Hester Simpson: My Grandfather’s Trees
Mario Naves
Ricco/Maresca Gallery
Published 2024
Hester Simpson was born in 1949 on Long Island and raised in the town of Locust Valley, where she spent her childhood in the company of her French grandparents, Ida and Jean Schweckler. Steeped in their language, their customs, their frugality, optimism, and love of nature, she developed an early affection for their way of life. Her grandfather, a painter, included her in his many activities in and around the studio. In their War World II Victory Garden, under an enormous apple tree, they gathered beets and rhubarb to boil down into a personal brand of alizarin crimson. Jean Schweckler’s paintings hung throughout the house from both walls and ceilings. The dining room, a mural of rubber-making in Brazil, covered the walls, replete with exotic flora and fauna, cerulean skies, trees and streams. Friends and neighbors regularly gathered for impromptu conversation and a glass of wine.
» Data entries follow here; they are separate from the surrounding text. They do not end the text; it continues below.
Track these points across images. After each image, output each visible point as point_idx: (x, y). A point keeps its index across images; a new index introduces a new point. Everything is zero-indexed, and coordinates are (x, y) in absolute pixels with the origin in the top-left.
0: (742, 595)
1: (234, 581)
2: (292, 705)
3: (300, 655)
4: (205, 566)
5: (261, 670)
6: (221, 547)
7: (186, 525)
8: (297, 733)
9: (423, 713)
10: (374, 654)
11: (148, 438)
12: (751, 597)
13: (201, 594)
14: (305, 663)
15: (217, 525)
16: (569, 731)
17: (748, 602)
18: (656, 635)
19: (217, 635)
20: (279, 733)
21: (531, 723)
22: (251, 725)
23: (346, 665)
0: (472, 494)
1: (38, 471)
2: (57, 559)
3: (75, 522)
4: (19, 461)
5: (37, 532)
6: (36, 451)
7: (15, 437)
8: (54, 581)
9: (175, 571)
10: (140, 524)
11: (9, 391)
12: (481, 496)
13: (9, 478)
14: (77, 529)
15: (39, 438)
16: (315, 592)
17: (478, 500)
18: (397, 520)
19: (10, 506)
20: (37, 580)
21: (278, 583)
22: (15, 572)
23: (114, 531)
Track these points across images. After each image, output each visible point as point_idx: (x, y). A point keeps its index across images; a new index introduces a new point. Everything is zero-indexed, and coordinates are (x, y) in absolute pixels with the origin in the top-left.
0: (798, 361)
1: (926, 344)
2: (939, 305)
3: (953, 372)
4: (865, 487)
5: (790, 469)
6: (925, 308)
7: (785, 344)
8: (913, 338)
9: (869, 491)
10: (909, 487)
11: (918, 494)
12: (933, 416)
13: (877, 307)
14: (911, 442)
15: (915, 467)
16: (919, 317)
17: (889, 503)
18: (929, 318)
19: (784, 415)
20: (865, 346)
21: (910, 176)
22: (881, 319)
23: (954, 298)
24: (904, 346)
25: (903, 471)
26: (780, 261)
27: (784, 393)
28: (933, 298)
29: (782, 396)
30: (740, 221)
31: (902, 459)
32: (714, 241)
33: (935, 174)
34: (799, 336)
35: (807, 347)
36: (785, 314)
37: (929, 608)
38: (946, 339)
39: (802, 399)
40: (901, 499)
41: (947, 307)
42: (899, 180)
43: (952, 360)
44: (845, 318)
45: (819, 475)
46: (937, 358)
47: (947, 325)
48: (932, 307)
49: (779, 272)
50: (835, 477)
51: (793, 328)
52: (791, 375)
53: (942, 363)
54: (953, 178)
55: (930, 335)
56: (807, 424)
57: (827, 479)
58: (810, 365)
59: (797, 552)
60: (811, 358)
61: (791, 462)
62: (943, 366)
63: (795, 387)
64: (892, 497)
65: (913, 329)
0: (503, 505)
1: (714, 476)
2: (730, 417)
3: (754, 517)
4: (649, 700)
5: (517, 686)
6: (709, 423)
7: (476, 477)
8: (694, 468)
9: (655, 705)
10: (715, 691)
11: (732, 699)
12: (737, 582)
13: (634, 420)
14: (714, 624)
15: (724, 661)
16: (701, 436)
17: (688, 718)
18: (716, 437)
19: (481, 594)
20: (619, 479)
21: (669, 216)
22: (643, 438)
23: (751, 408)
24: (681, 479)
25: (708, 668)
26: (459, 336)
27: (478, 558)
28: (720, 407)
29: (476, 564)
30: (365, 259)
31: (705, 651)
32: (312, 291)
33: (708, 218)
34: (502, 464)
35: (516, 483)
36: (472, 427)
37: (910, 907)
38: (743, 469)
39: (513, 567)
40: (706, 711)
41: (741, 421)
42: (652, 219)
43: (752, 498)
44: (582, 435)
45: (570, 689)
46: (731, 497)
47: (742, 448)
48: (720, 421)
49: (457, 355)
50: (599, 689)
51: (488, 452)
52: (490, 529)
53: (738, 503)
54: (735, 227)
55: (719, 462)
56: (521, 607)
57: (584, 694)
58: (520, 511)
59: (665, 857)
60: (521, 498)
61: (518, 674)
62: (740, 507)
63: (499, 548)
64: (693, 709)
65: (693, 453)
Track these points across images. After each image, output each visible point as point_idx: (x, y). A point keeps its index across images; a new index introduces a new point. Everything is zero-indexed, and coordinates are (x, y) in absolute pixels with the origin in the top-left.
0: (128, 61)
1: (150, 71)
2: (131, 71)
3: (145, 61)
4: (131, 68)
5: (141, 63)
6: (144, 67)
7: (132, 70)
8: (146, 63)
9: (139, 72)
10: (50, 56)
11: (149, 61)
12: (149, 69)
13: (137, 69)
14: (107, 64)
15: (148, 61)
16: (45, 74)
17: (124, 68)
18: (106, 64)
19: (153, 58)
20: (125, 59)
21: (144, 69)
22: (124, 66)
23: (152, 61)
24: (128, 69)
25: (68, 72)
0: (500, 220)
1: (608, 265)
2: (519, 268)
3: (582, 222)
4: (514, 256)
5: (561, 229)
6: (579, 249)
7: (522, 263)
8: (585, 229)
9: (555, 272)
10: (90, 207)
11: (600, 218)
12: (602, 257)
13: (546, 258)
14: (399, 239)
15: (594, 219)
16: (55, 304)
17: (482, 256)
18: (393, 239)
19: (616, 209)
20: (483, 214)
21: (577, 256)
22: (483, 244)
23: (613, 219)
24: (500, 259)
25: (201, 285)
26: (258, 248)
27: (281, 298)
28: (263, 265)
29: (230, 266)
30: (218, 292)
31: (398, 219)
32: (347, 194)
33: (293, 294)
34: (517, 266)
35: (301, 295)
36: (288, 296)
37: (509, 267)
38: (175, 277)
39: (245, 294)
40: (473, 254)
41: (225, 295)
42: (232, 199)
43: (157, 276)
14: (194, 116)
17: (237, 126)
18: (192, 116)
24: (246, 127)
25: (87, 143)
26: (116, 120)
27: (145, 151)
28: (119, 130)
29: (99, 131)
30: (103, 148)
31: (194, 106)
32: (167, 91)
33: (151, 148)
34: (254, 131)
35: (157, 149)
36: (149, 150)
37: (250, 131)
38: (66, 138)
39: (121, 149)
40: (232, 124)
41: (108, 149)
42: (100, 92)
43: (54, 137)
Today, decades after his passing, Simpson credits her grandfather’s spirit with her own passion for her painting practice. My Grandfather’s Trees honors the profound connection she maintains with her childhood in Locust Valley. In the wake of her mother’s passing, she walks through Central Park to her studio and the trees “speak” to her. She snaps a photo, and for the first time uses photography to enlist their exact form as an expression of her present grief, as well as an homage to life. Trees, it seems, contain souls within; her family hidden in plain sight, here and now. Moving from her previous geometric abstraction, Simpson now employs a new vocabulary of arboreal forms. She works slowly and deliberately, layering intense color in acrylic paint, alternating between pouring and brushing, a technique she developed in the late 1990s. The result is an examination of biomorphic pattern with a nod to the preternatural, a quality that both reflects and affirms her premise of regeneration.